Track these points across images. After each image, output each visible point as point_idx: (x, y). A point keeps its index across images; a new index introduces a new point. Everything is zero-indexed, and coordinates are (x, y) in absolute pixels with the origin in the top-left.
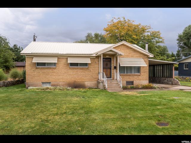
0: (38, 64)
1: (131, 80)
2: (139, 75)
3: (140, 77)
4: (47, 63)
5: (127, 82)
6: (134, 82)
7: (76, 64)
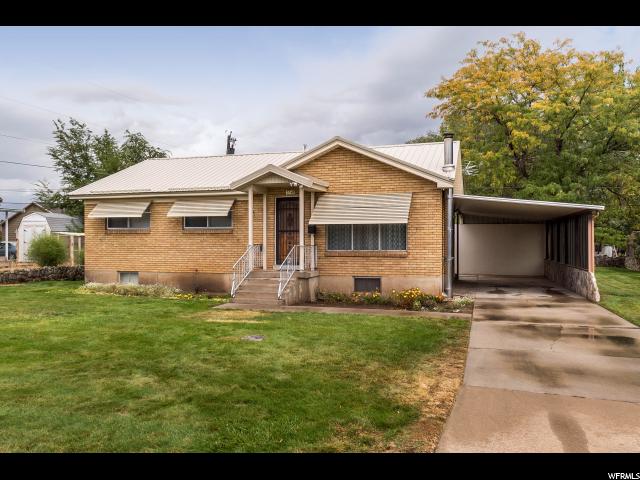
0: (112, 222)
1: (373, 274)
2: (403, 257)
3: (405, 264)
4: (131, 219)
5: (358, 280)
6: (384, 281)
7: (200, 221)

○ ○ ○

> [WHAT THE TASK ASKS]: Since pictures are not part of the copy, set down only the remaining data exactly.

> [RESULT BELOW]:
Track these points across images. After each image, output each visible point as point_idx: (x, y). A point keeps its index across images; a new index introduces a new point. Everything is zero-indexed, and coordinates are (x, y) in absolute pixels with the origin in the top-left.
0: (38, 64)
1: (131, 80)
2: (139, 75)
3: (140, 77)
4: (47, 63)
5: (127, 82)
6: (134, 82)
7: (76, 64)
0: (112, 222)
1: (373, 274)
2: (403, 257)
3: (405, 264)
4: (131, 219)
5: (358, 280)
6: (384, 281)
7: (200, 221)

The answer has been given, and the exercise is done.